A PATOLOGIZAÇÃO DA EDUCAÇÃO

    O alto índice de fracasso escolar no Brasil deve-se a muitos fatores. A escola anacrônica, os problemas sociais, a apressada massificação da educação e a insubstancial formação dos educadores apresentam-se como questões de relevância incontestável.  
É evidente que a escola atual não é atrativa para os alunos. Talvez nunca tenha sido, mas é evidente que a sociedade disciplinar caiu e tomou seu lugar a sociedade líquida. Não há como disciplinar os corpos. Não há mais espaço para isso. E, devido à publicidade focada no público jovem, eles se sentem empoderados, sua subjetividade é forjada com fantasias de consumo e poder.

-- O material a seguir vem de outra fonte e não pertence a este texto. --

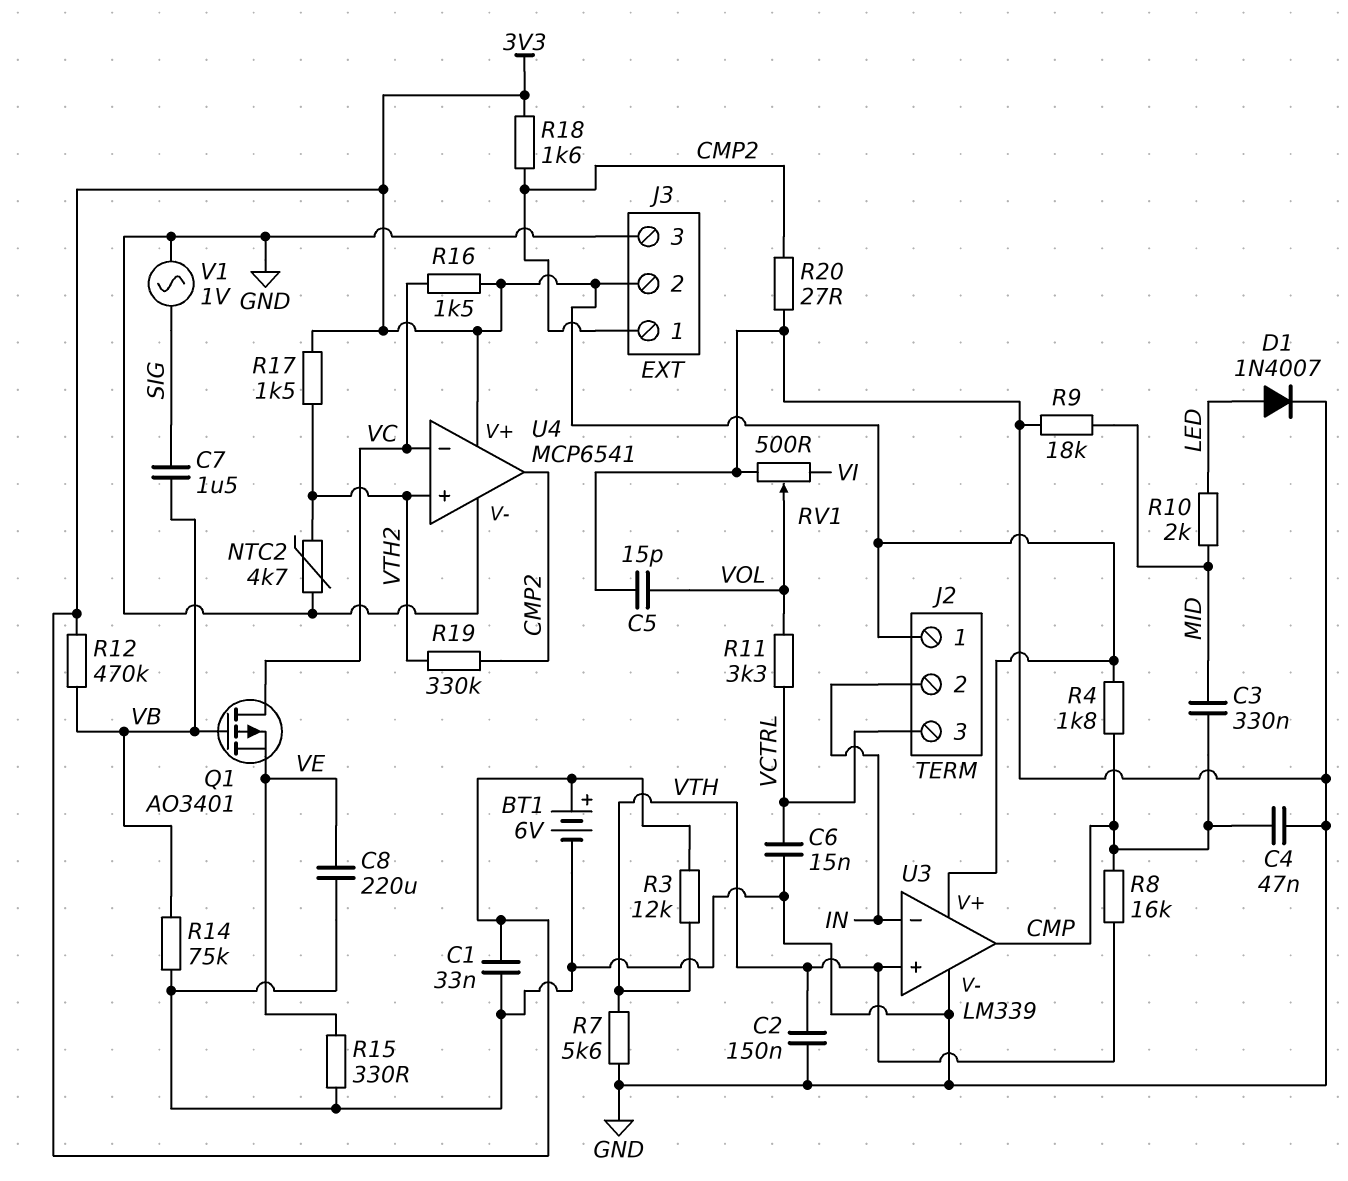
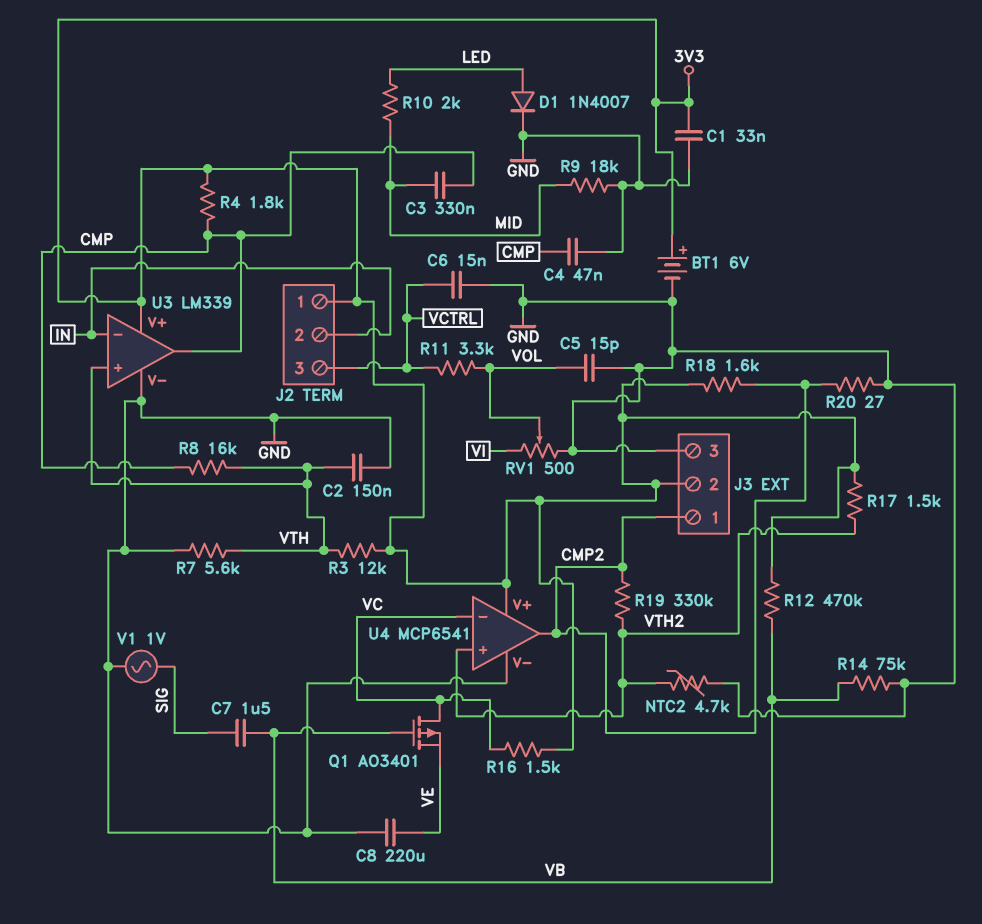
R15: 330 (GND, VE) -> none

O antigo mestre, rígido e severo, a antiga escola, disciplinar e autoritária, são desconstruídos facilmente pelo desdém juvenil e pela fragilidade dos papéis hierárquicos.
       Por outro lado, a escola pública torna-se a grande acolhedora das classes sociais menos privilegiadas. Havendo nessa classe, supostamente, maior probabilidade de situação de risco e carência de serviços básicos como saneamento, saúde, nutrição e lazer.

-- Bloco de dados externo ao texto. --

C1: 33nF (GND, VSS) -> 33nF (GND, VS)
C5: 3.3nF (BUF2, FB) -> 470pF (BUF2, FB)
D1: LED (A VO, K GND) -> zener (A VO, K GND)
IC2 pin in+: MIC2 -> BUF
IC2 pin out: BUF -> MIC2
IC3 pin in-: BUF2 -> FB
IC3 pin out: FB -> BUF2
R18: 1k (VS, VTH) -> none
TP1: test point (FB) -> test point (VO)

     Também acrescente-se que no Brasil a massificação da educação ocorre muito tarde, entre 1980 e 1990, processo ainda incompleto hoje. Assim, uma grande massa populacional, sem “cultura escolar”, passa a ser disciplinada nas escolas públicas. Processo que parece ser mais tortuoso devido a essa ausência de “cultura estudantil” nas famílias.
        Os profissionais da educação, por sua parte, atuantes nas escolas públicas, são, em grande parte, formados em instituições ainda com fragilidade acadêmica. Com uma formação frágil, torna-se mais difícil sanar todas as dificuldades acima listadas.

           Dito isso, muitas são as causas do fracasso escolar no Brasil. Encontrar uma solução médica parece ser um caminho mais seguro do que enfrentar todas as questões postas acima, as quais necessitariam de décadas para serem superadas. Acrescente-se que o médico não perdeu o prestígio que o professor nem mesmo viu passar. Assim, se o doutor disse, está dito, não há com o que se preocupar.
        Refiro-me aos Distúrbios de aprendizagem ou aos Transtornos de aprendizagem, tão em voga atualmente. A professora Cecília Azevedo Lima Collares questiona se, ao invés de problemas de aprendizagem, esses alunos não teriam sofrido problemas de ensinagem?